**WORK ITEM:** Would you restate every entry that follows, word for word, and leave out the pictures?

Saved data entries
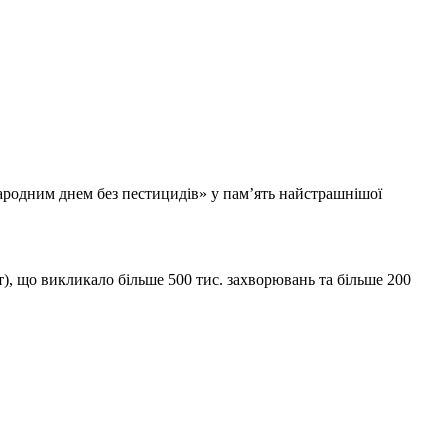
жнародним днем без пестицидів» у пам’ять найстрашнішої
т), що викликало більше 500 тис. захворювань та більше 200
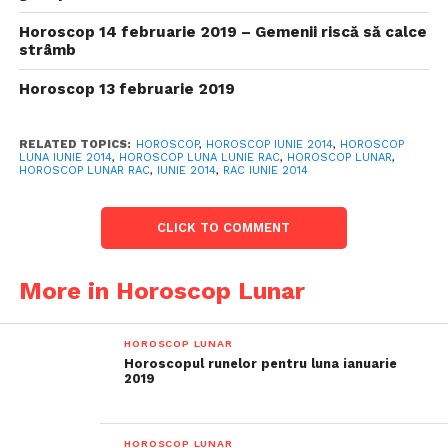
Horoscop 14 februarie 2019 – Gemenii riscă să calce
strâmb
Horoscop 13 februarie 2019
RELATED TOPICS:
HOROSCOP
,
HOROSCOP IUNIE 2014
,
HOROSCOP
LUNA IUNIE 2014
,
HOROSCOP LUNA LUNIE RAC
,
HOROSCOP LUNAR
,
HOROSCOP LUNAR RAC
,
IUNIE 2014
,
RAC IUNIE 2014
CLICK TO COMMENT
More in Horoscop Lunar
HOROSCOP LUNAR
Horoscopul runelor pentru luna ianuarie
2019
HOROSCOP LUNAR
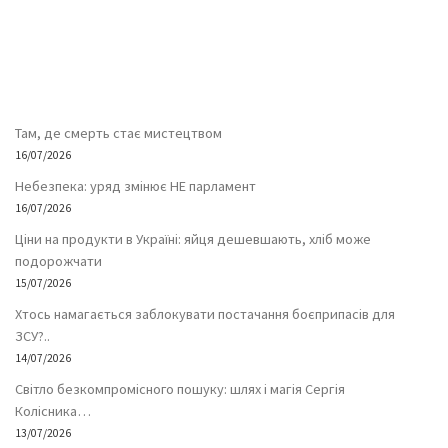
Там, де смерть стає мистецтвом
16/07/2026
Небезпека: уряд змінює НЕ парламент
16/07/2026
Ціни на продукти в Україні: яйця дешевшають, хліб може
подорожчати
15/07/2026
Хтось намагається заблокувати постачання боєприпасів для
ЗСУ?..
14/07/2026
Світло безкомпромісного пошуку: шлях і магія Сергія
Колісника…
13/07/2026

**SOLUTION BELOW:**
жнародним днем без пестицидів» у пам’ять найстрашнішої
т), що викликало більше 500 тис. захворювань та більше 200
Horoscop 14 februarie 2019 – Gemenii riscă să calce
strâmb
Horoscop 13 februarie 2019
RELATED TOPICS:
HOROSCOP
,
HOROSCOP IUNIE 2014
,
HOROSCOP
LUNA IUNIE 2014
,
HOROSCOP LUNA LUNIE RAC
,
HOROSCOP LUNAR
,
HOROSCOP LUNAR RAC
,
IUNIE 2014
,
RAC IUNIE 2014
CLICK TO COMMENT
More in Horoscop Lunar
HOROSCOP LUNAR
Horoscopul runelor pentru luna ianuarie
2019
HOROSCOP LUNAR
Там, де смерть стає мистецтвом
16/07/2026
Небезпека: уряд змінює НЕ парламент
16/07/2026
Ціни на продукти в Україні: яйця дешевшають, хліб може
подорожчати
15/07/2026
Хтось намагається заблокувати постачання боєприпасів для
ЗСУ?..
14/07/2026
Світло безкомпромісного пошуку: шлях і магія Сергія
Колісника…
13/07/2026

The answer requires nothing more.